UN Rapporteur Expresses Concern on Tokyo's Intervention in Media

Write : 2016-04-20 13:35:19 Update : 2016-04-20 14:43:26

UN Rapporteur Expresses Concern on Tokyo's Intervention in Media

A UN rights expert says the Japanese government is infringing on Japanese citizens’ rights to be informed by intervening in the drafting of school textbook contents and putting pressure on local media.

UN Special Rapporteur David Kaye made the comments at a news conference in Tokyo on Tuesday after a weeklong visit to investigate the freedom of media and expression. 

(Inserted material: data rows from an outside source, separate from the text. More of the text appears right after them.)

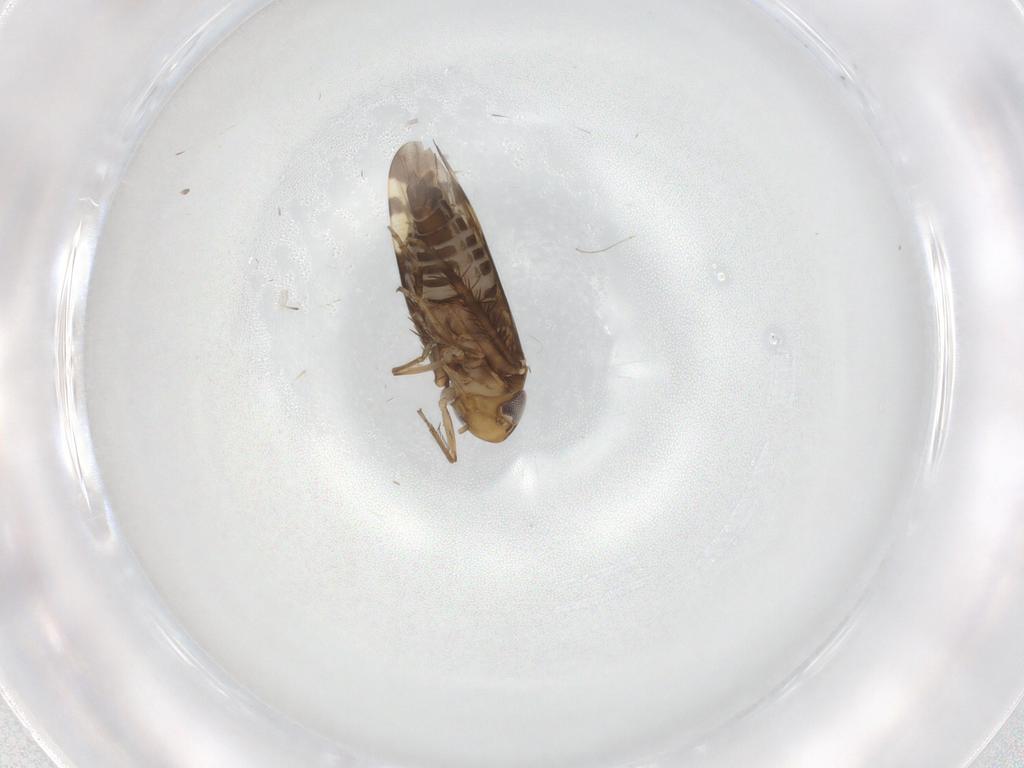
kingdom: Animalia
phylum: Arthropoda
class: Insecta
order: Hemiptera
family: Cicadellidae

According to the Tokyo Shimbun and Sankei Shimbun Wednesday, Kaye said that descriptions of the victims of Japan’s wartime sexual slavery have been deleted in school textbooks and he feels that the move resulted from the Tokyo government’s political intention.

Kaye said the Japanese government’s intervention in how to interpret crimes during World War II is an infringement of the Japanese public’s right to know. He said the Japanese government should refrain from intervening in the interpretation of historical events and instead work hard to let its citizens know about the serious crimes.

Kaye also cited death threats directed at former Asahi Shimbun reporter Takashi Uemura as a case hindering the independence of the press in Japan. Uemura was the first to report about a Korean victim of Japan’s wartime sexual slavery, Kim Hak-sun, in the Asahi Shimbun in August 1991. He was accused of fabricating the truth from right-wing critics.